“Comportamento absolutamente marginal”. Assim o presidente nacional da OAB (Ordem dos Advogados do Brasil), Roberto Busato, classificou os procedimentos da advogada Adriana Telini. O jurista, representante da maior e mais importante instituição da classe no País, afirmou que o registro da advogada na Ordem deve ser imediatamente cassado se ficar comprovada sua participação nos supostos crimes. Mas, mesmo com o discurso grave de Busato, a definição da suspensão de Adriana ainda deve demorar 20 dias para ocorrer.
“Trata-se de um comportamento lamentável e o caso deve ser prontamente extirpado dos quadros da OAB”, disse o presidente da Ordem.

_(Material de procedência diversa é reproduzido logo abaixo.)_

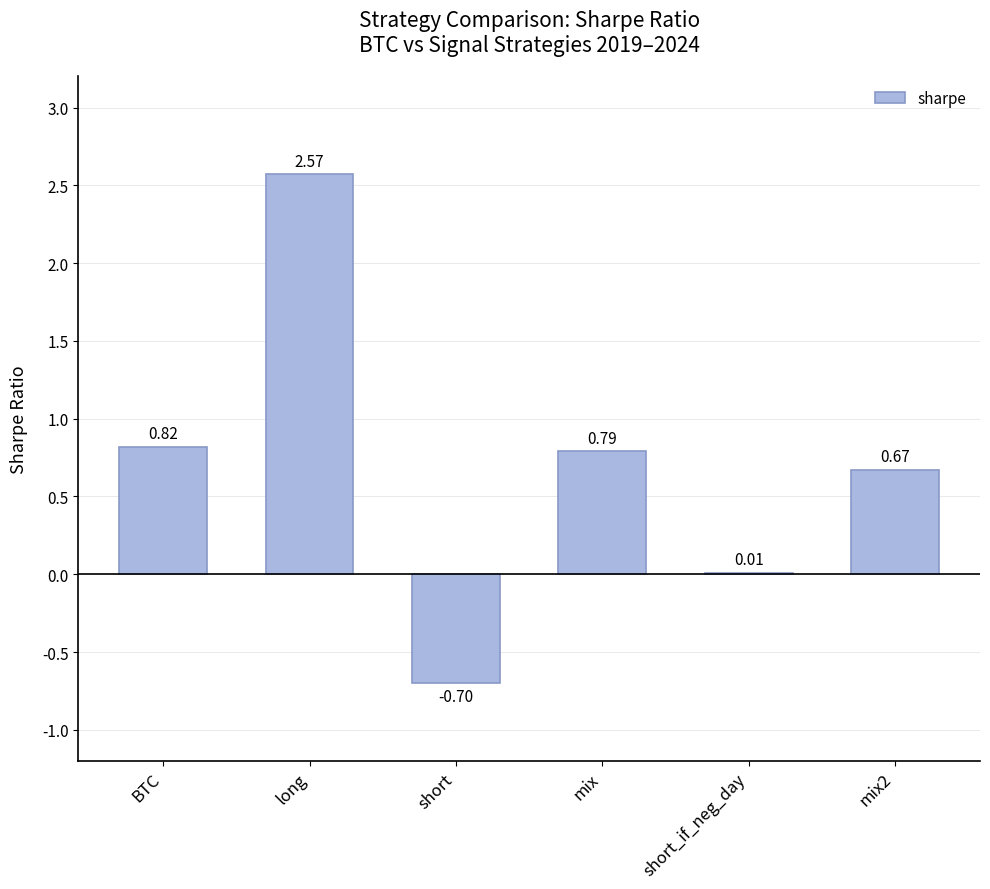

Where is the data nearest to the value 0?

short_if_neg_day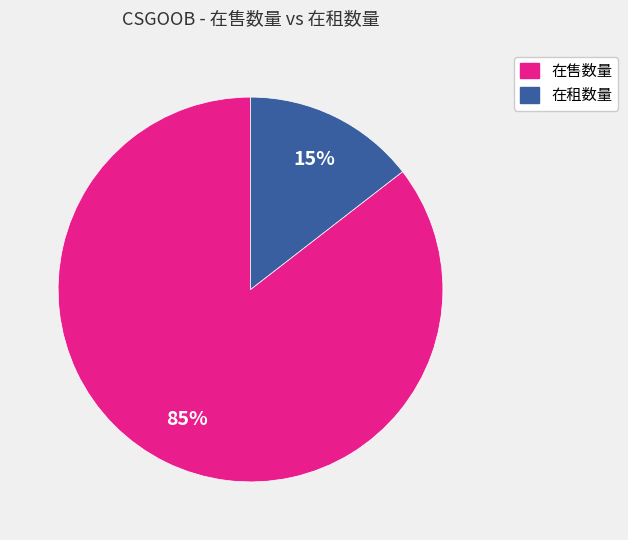

Count the number of slices in the pie.

2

As declarações de Busato foram feitas com base nas informações divulgadas com exclusividade pelo Comércio em sua edição de domingo e reproduzidas por inúmeros meios de comunicação de alcance nacional. Para ele, a conduta da advogada “não é o comportamento de quem está representando alguém, mas de uma pessoa que está espoliando alguém, que está agindo como marginal e, portanto, não merece nem mesmo ser tratado como uma falha no exercício profissional”.
MARCHA LENTA
A punição rigorosa defendida veementemente por Busato contrasta com a morosidade das providências tomadas pela OAB, principalmente da subseção de Franca. O presidente do Tribunal de Ética e Disciplina (TED) da Ordem no Estado de São Paulo, Braz Martins Neto, informou, ontem, que cerca de 20 dias ainda serão necessários para uma decisão de suspensão da carteira de advogada de Adriana. “A menos que seja em caso de flagrante delito, há a necessidade de se ouvir a acusada. Regimentalmente, a defesa tem o prazo de 15 dias para ser preparada. Em no máximo 20 dias, sairá a decisão sobre a suspensão preventiva”, disse.
Nem mesmo a voz da advogada gravada combinando assaltos com criminosos é suficiente para agilizar o processo. A subseção da cidade investigou os atos de Adriana por sete meses sem tomar nenhuma medida efetiva para impedir que ela continuasse exercendo a profissão. Somente na segunda-feira, quando o caso foi publicado pelo Comércio da Franca, a Comissão de Franca repassou o processo para o Tribunal de Ética de Ribeirão Preto e pediu a suspensão provisória da licença para advogar de Adriana. Segundo membros da comissão, uma definição do tribunal demoraria no máximo três dias. Prazo desmentido, ontem, por Braz Martins Neto.